Die Würdigung der Grösse des Verschuldens des Beklagten (Art. 43 Abs. 1 OR; BGE 82 II 31) kann nicht zu einer

BGE 87 II 364 (376):

Ermässigung der Ersatzpflicht führen, da dem Beklagten entgegen seiner Ansicht nicht bloss ein leichtes Verschulden vorzuwerfen ist (vgl. Erw. 1 hievor).
Ebensowenig kommt eine Ermässigung gemäss Art. 44 Abs. 1 OR in Frage. Darin, dass die Erstklägerin dem Beklagten gewisse Belege mit Verspätung zustellte, kann nicht ein für den Schaden kausales Mitverschulden erblickt werden, weil der Beklagte diese Belege für die rechtzeitige Einleitung der Klage nicht benötigte (Erw. 1 hievor) und weil er zudem selber nicht behauptet, dass er die Erstklägerin bei Einforderung dieser Belege auf den drohenden Fristablauf hingewiesen habe.
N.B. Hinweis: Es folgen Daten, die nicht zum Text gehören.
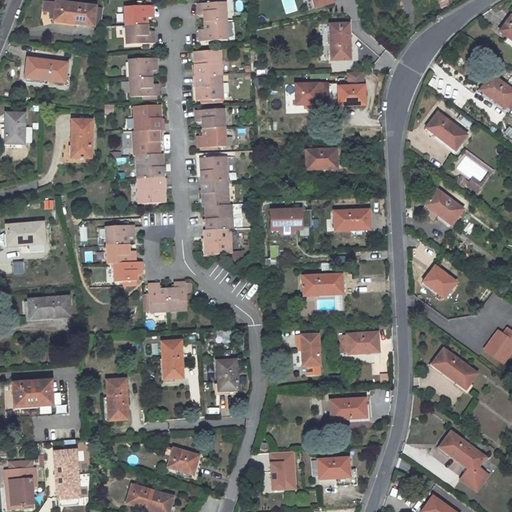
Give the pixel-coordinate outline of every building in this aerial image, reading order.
[(205,10),(205,17),(206,25),(199,25),(200,36),(228,34),(225,0),(198,0),(198,11),(205,10)] [(281,0),(286,14),(298,10),(294,0),(281,0)] [(308,0),(311,9),(334,2),(333,0),(308,0)] [(122,3),(123,20),(125,38),(152,37),(152,26),(146,27),(146,12),(150,12),(150,1),(122,3)] [(54,21),(93,26),(96,6),(56,2),(54,21)] [(511,17),(510,17),(499,32),(511,40),(511,17)] [(350,60),(348,25),(329,26),(330,61),(350,60)] [(226,44),(198,46),(201,94),(228,92),(226,44)] [(130,54),(131,72),(132,90),(160,88),(160,76),(153,77),(152,63),(159,63),(158,52),(130,54)] [(25,78),(64,83),(67,64),(27,59),(25,78)] [(337,87),(338,107),(364,105),(364,87),(362,87),(361,72),(348,73),(348,87),(337,87)] [(511,110),(511,91),(491,76),(480,91),(504,109),(506,106),(511,110)] [(328,84),(295,85),(295,105),(304,105),(318,105),(318,108),(328,108),(328,84)] [(166,148),(163,148),(162,124),(164,124),(162,99),(135,100),(136,125),(134,125),(135,150),(137,149),(140,199),(168,197),(166,148)] [(111,113),(111,105),(103,104),(103,113),(111,113)] [(205,116),(206,123),(207,130),(202,130),(202,142),(230,141),(228,104),(200,105),(201,117),(205,116)] [(25,114),(6,114),(5,143),(24,144),(25,114)] [(437,114),(426,129),(458,153),(469,138),(437,114)] [(91,121),(72,121),(72,145),(73,145),(73,157),(91,157),(91,146),(92,146),(93,138),(91,138),(91,121)] [(502,134),(511,138),(511,129),(506,127),(502,134)] [(336,149),(305,151),(306,171),(337,169),(336,149)] [(209,203),(210,227),(208,227),(209,252),(236,250),(235,226),(237,226),(236,202),(236,201),(233,201),(231,153),(203,153),(206,203),(209,203)] [(469,189),(479,195),(482,191),(472,184),(469,189)] [(436,191),(425,206),(451,226),(462,210),(436,191)] [(333,212),(334,231),(368,229),(368,210),(333,212)] [(310,211),(269,213),(270,230),(278,230),(279,235),(293,234),(293,229),(311,228),(310,211)] [(6,227),(8,245),(20,244),(20,245),(44,242),(42,223),(26,225),(26,223),(18,224),(18,225),(6,227)] [(135,251),(135,243),(135,236),(140,236),(139,224),(112,225),(115,263),(120,263),(121,281),(143,281),(143,273),(148,273),(148,261),(142,262),(142,250),(135,251)] [(12,261),(12,273),(23,272),(23,261),(12,261)] [(455,283),(434,267),(423,282),(444,298),(455,283)] [(340,275),(302,277),(303,297),(341,295),(340,275)] [(511,280),(507,277),(496,291),(502,296),(511,283),(511,280)] [(181,289),(174,289),(167,290),(166,285),(155,285),(157,313),(194,311),(192,284),(181,284),(181,289)] [(68,297),(29,300),(30,319),(69,316),(68,297)] [(378,352),(377,333),(340,336),(341,351),(347,351),(347,354),(378,352)] [(498,333),(485,351),(503,364),(511,351),(511,334),(511,333),(506,339),(498,333)] [(318,335),(296,337),(297,346),(299,346),(301,346),(302,351),(303,367),(320,366),(318,335)] [(164,379),(182,378),(180,341),(161,342),(164,379)] [(468,368),(443,350),(432,365),(465,390),(476,373),(468,368)] [(236,360),(217,361),(218,391),(237,390),(236,360)] [(378,375),(379,383),(387,381),(386,373),(378,375)] [(109,420),(127,419),(126,379),(107,380),(109,420)] [(53,405),(51,381),(13,384),(15,406),(38,405),(38,406),(53,405)] [(365,418),(364,399),(329,401),(330,420),(365,418)] [(71,413),(78,412),(78,402),(70,403),(71,413)] [(449,432),(439,447),(469,469),(460,481),(476,493),(487,475),(476,467),(483,458),(449,432)] [(53,506),(78,504),(75,448),(49,450),(53,506)] [(173,449),(168,467),(193,475),(198,456),(173,449)] [(293,451),(266,452),(268,491),(295,490),(293,451)] [(311,461),(312,477),(318,476),(318,480),(349,477),(347,458),(311,461)] [(6,482),(10,481),(12,509),(23,508),(22,504),(32,504),(31,486),(36,486),(35,469),(5,471),(6,482)] [(127,502),(127,504),(155,511),(168,511),(172,497),(132,485),(131,488),(127,502)] [(120,500),(127,502),(131,488),(124,486),(120,500)] [(452,511),(432,497),(421,511),(452,511)]
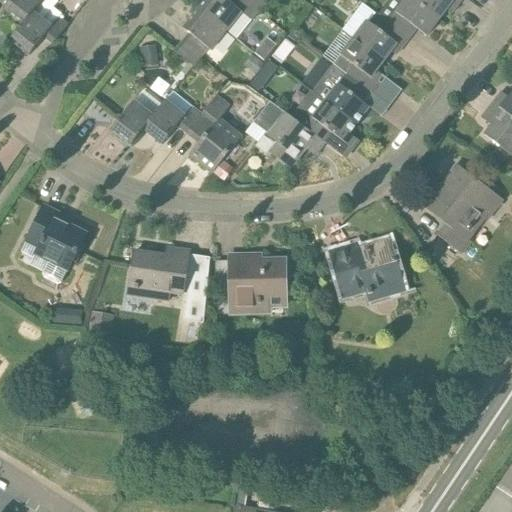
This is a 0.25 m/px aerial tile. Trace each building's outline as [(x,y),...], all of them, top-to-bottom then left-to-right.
[(11,0),(3,10),(22,25),(32,13),(33,13),(43,0),(11,0)] [(225,0),(206,0),(198,10),(227,33),(242,13),(251,21),(258,12),(243,0),(237,0),(232,6),(225,0)] [(243,0),(258,12),(266,3),(265,2),(262,0),(243,0)] [(440,20),(413,0),(406,0),(389,23),(409,39),(416,29),(427,37),(440,20)] [(413,0),(440,20),(447,10),(452,14),(462,0),(413,0)] [(342,30),(354,39),(384,62),(392,53),(396,56),(409,39),(389,23),(377,15),(376,16),(361,4),(342,30)] [(189,34),(182,44),(200,58),(208,49),(211,52),(227,33),(198,10),(183,29),(189,34)] [(32,13),(22,25),(10,41),(29,57),(44,38),(53,45),(68,26),(59,19),(52,28),(33,13),(32,13)] [(298,27),(293,33),(298,38),(306,44),(310,38),(303,32),(298,27)] [(298,38),(293,33),(292,33),(289,36),(296,41),(298,38)] [(340,56),(333,65),(369,93),(382,75),(377,72),(384,62),(354,39),(341,56),(340,56)] [(193,67),(200,58),(182,44),(175,52),(193,67)] [(155,47),(140,49),(143,68),(158,66),(155,47)] [(264,65),(252,56),(243,66),(255,76),(264,65)] [(312,93),(319,98),(320,98),(356,125),(369,108),(361,102),(369,93),(333,65),(312,93)] [(265,86),(256,78),(249,87),(259,94),(265,86)] [(501,93),(493,104),(511,118),(511,92),(508,98),(501,93)] [(312,93),(292,119),(324,143),(331,133),(350,148),(356,140),(349,135),(356,125),(320,98),(319,98),(312,93)] [(216,96),(201,115),(186,134),(199,144),(189,156),(212,175),(242,138),(220,120),(230,107),(216,96)] [(131,146),(144,130),(154,118),(153,117),(134,102),(111,130),(131,146)] [(154,118),(144,130),(162,146),(177,127),(186,134),(201,115),(192,108),(185,117),(165,102),(153,117),(154,118)] [(269,117),(276,107),(269,102),(262,112),(269,117)] [(511,118),(493,104),(481,119),(491,126),(484,136),(511,157),(511,118)] [(324,143),(292,119),(287,115),(268,140),(263,136),(254,147),(266,156),(269,151),(291,167),(306,148),(315,155),(324,143)] [(223,162),(213,174),(223,182),(234,170),(223,162)] [(487,222),(503,201),(456,165),(424,208),(446,225),(437,236),(462,255),(471,243),(464,238),(480,217),(487,222)] [(60,283),(66,270),(68,271),(86,235),(69,227),(72,222),(44,208),(27,242),(39,248),(36,255),(49,262),(42,275),(43,278),(56,285),(60,283)] [(404,291),(390,242),(357,251),(356,246),(331,254),(344,298),(368,291),(370,301),(404,291)] [(128,296),(168,302),(170,294),(183,296),(190,252),(173,250),(172,258),(135,252),(128,296)] [(230,297),(216,298),(216,316),(270,315),(270,311),(287,310),(287,293),(286,293),(286,261),(250,261),(250,256),(229,257),(229,262),(215,262),(215,283),(230,283),(230,297)] [(82,311),(69,310),(68,325),(82,326),(82,311)] [(113,317),(92,313),(89,333),(110,336),(113,317)] [(220,335),(219,324),(211,324),(211,335),(220,335)] [(407,378),(395,376),(393,384),(405,387),(407,378)] [(303,386),(181,387),(181,442),(324,441),(324,411),(303,411),(303,386)] [(233,506),(245,509),(249,491),(236,489),(233,506)]
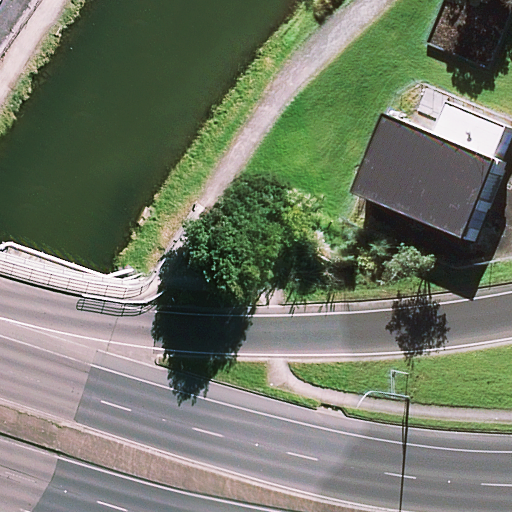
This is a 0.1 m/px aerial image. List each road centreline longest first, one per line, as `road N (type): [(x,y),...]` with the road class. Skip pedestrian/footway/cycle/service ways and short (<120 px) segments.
road 1 (secondary): [(0,365),(293,450),(430,476),(511,479)]
road 2 (trunk): [(0,324),(38,315),(175,335),(335,336),(511,317)]
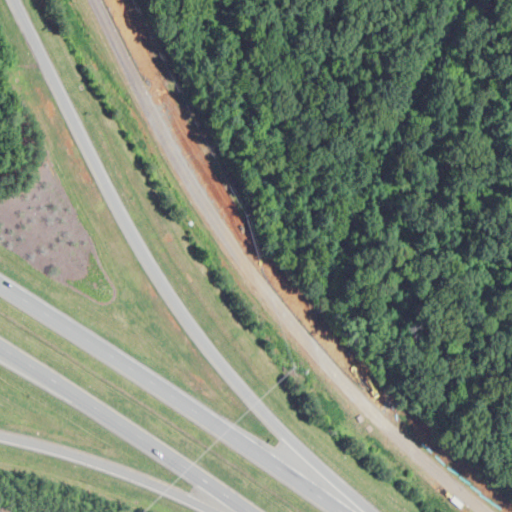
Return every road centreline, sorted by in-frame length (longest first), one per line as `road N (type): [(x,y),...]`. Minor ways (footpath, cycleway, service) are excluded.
road 1 (tertiary): [(87,0),(205,217),(305,347),(477,511)]
road 2 (motorway): [(363,511),(207,347),(130,228),(13,0)]
road 3 (motorway): [(330,511),(0,301)]
road 4 (motorway): [(0,359),(233,511)]
road 5 (motorway): [(0,435),(133,477),(198,511)]
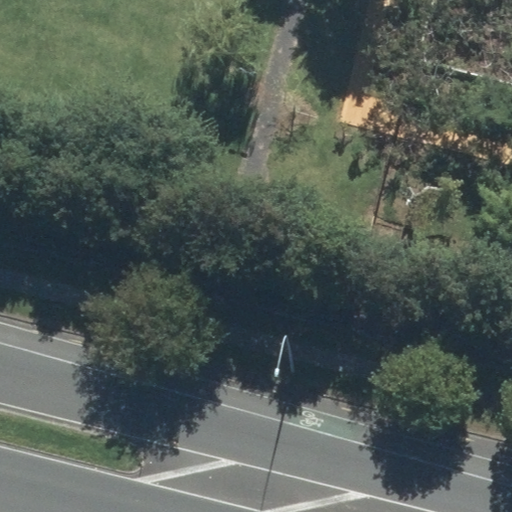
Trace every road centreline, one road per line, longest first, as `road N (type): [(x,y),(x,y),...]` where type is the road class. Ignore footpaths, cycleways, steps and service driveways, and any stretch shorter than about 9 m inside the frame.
road 1 (secondary): [(0,361),(511,493)]
road 2 (secondary): [(191,511),(0,465)]
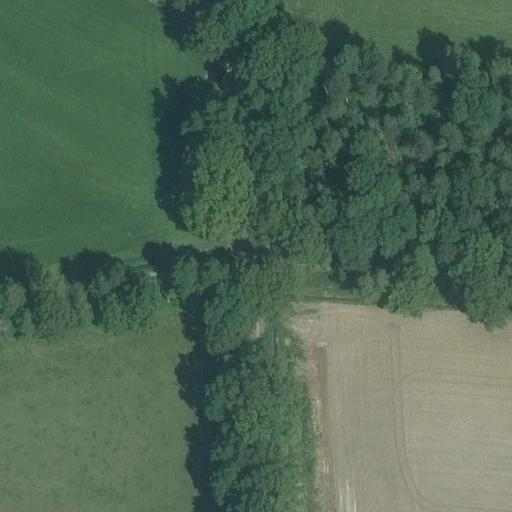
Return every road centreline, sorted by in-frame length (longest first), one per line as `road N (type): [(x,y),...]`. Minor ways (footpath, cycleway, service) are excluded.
road 1 (unclassified): [(256,511),(231,0)]
road 2 (track): [(0,294),(245,252)]
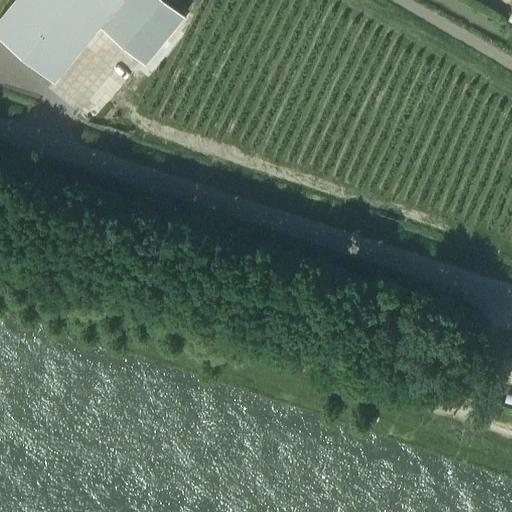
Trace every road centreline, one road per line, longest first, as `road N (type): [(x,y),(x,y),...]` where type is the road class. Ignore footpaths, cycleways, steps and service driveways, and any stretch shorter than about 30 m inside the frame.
road 1 (unclassified): [(511,298),(0,131)]
road 2 (track): [(0,267),(460,416)]
road 3 (unclassified): [(511,65),(397,0)]
road 4 (track): [(502,296),(460,416)]
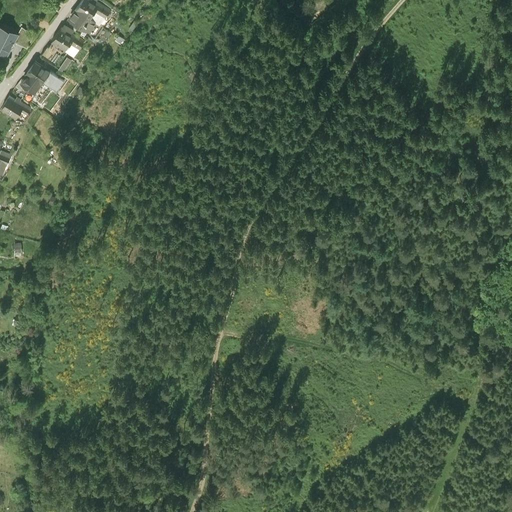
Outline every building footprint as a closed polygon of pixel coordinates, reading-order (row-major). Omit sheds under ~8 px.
[(79,0),(77,4),(91,14),(96,7),(106,15),(111,9),(99,0),(79,0)] [(97,19),(91,14),(77,4),(70,13),(90,28),(97,19)] [(19,28),(1,19),(0,21),(0,46),(7,50),(15,36),(19,28)] [(23,20),(19,28),(15,36),(28,43),(35,29),(23,20)] [(71,29),(62,23),(53,35),(66,45),(72,38),(79,43),(84,37),(72,28),(71,29)] [(47,61),(37,54),(28,66),(29,67),(23,74),(36,85),(47,71),(54,77),(59,70),(47,61)] [(3,102),(18,111),(25,98),(11,89),(3,102)] [(0,167),(2,169),(13,147),(0,140),(0,167)]
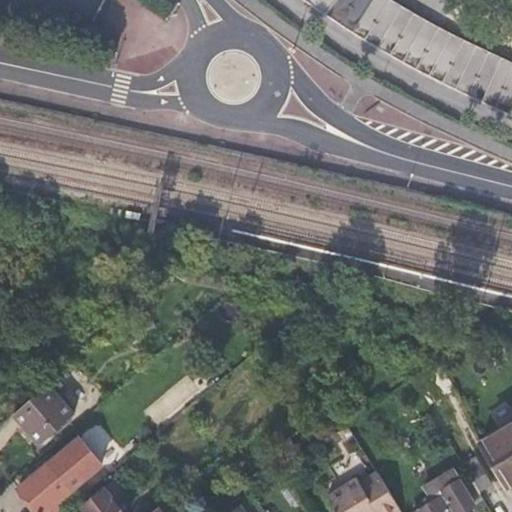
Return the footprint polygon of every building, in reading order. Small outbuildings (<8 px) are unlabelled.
[(307,0),(316,6),(353,31),(377,47),(402,61),(427,75),(465,94),(504,111),(511,114),(511,63),(479,49),(432,25),(394,2),(390,0),(307,0)] [(75,415),(49,384),(14,415),(41,445),(75,415)] [(511,424),(482,442),(507,486),(511,483),(511,424)] [(75,436),(16,488),(36,511),(42,511),(99,464),(75,436)] [(476,457),(462,465),(479,493),(493,484),(476,457)] [(360,481),(328,500),(335,511),(401,511),(380,475),(362,485),(360,481)] [(439,500),(418,511),(463,511),(474,506),(458,480),(435,494),(439,500)] [(122,511),(103,487),(80,506),(85,511),(122,511)]
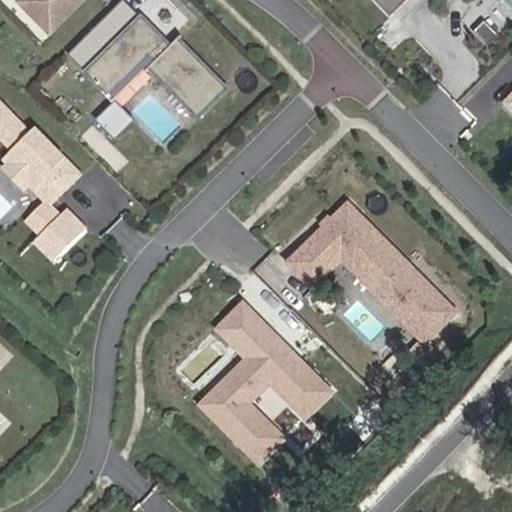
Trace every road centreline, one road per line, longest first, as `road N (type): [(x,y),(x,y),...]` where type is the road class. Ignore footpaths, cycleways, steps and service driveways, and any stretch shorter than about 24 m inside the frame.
road 1 (residential): [(44,511),(91,467),(112,422),(113,350),(137,289),(174,237),(351,56)]
road 2 (residential): [(511,210),(351,56)]
road 3 (unclassified): [(511,369),(367,511)]
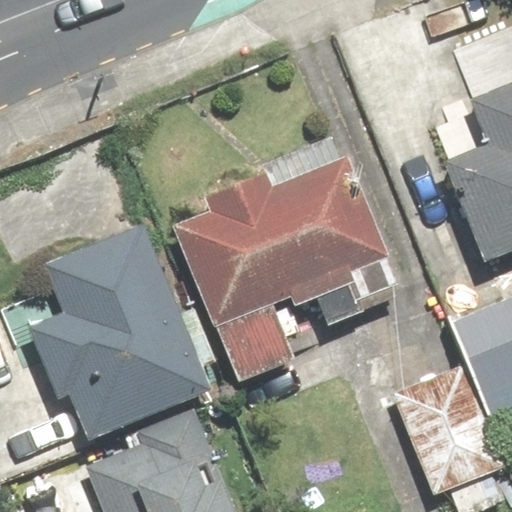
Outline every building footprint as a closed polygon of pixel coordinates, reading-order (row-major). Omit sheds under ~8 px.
[(511,80),(491,88),(511,146),(511,157),(458,176),(480,241),(511,230),(511,80)] [(347,133),(178,214),(229,383),(295,351),(276,290),(380,240),(347,133)] [(17,264),(91,433),(213,379),(139,211),(17,264)] [(511,413),(511,293),(452,321),(483,427),(511,413)] [(445,353),(367,387),(422,511),(490,511),(511,503),(445,353)] [(247,511),(202,391),(122,421),(126,433),(78,451),(100,511),(247,511)]
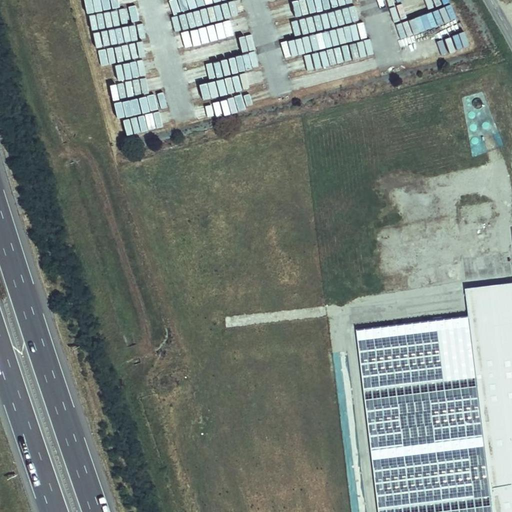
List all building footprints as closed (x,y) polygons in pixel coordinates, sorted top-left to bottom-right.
[(280,23),(283,39),(310,34),(307,18),(280,23)] [(308,33),(310,48),(361,42),(359,27),(308,33)] [(174,35),(178,49),(191,45),(187,31),(174,35)] [(196,49),(182,51),(185,65),(204,62),(202,48),(196,49)] [(227,74),(251,69),(247,53),(223,58),(227,74)] [(241,75),(223,78),(226,92),(243,89),(241,75)] [(205,84),(209,96),(221,92),(217,80),(205,84)] [(199,99),(196,86),(191,87),(194,100),(199,99)] [(460,207),(462,223),(493,219),(490,202),(460,207)] [(411,322),(357,329),(375,473),(389,471),(388,459),(433,453),(432,446),(453,443),(453,446),(485,442),(480,397),(489,396),(487,386),(479,387),(470,314),(411,321),(411,322)]
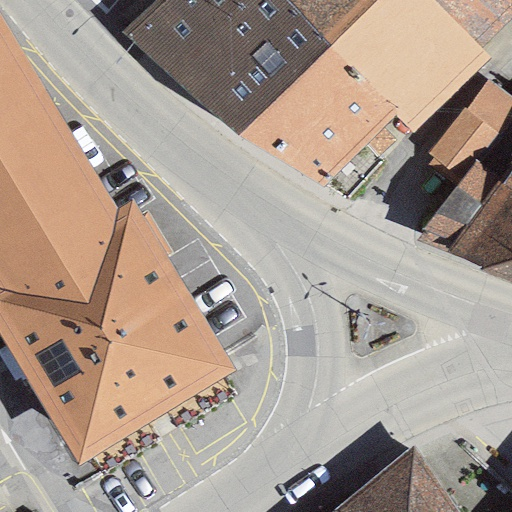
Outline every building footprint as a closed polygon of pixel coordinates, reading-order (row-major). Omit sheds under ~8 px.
[(6,0),(4,0),(0,2),(0,257),(5,266),(0,268),(0,301),(86,446),(247,351),(182,241),(155,195),(131,209),(6,0)] [(306,0),(146,0),(121,22),(340,172),(415,110),(306,0)] [(426,0),(306,0),(415,110),(429,124),(495,68),(474,46),(426,0)] [(511,0),(426,0),(474,46),(511,7),(511,0)] [(470,174),(426,236),(511,270),(511,92),(496,91),(449,157),(470,174)] [(474,511),(427,443),(345,511),(474,511)]
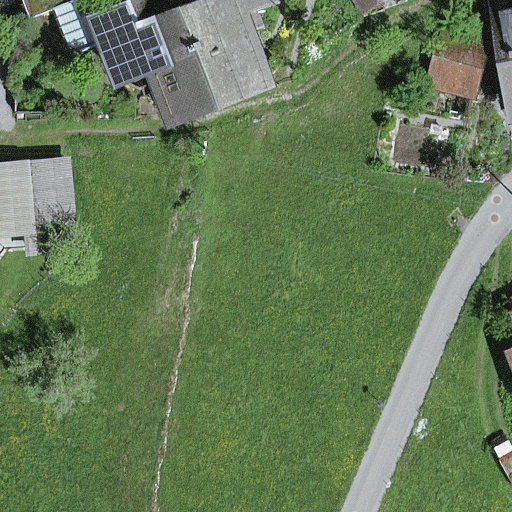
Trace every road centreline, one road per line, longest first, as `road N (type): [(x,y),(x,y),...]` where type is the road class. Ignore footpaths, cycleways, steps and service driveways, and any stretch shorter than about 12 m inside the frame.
road 1 (residential): [(511,202),(452,290),(358,511)]
road 2 (track): [(511,452),(497,420),(495,382),(503,209)]
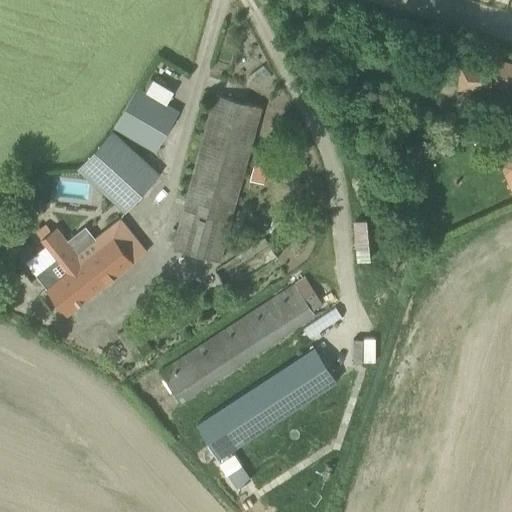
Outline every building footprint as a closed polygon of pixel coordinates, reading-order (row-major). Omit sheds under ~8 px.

Dem Beklagten kann aber auch nicht gefolgt werden, wenn er geltend macht, es bedeute ein für den Schaden mitursächliches, dem Zweitkläger anzurechnendes Verschulden, dass dessen Beistand ihn nicht auf den Fristenlauf aufmerksam machte; denn der Beistand durfte sich darauf verlassen, dass der Kläger selber in der Lage sei, die Fristberechnung vorzunehmen.
Demnach erkennt das Bundesgericht:
Die Berufung wird abgewiesen und das Urteil des Appellationshofes des Kantons Bern, II. Zivilkammer, vom 14. Juni 1961 bestätigt.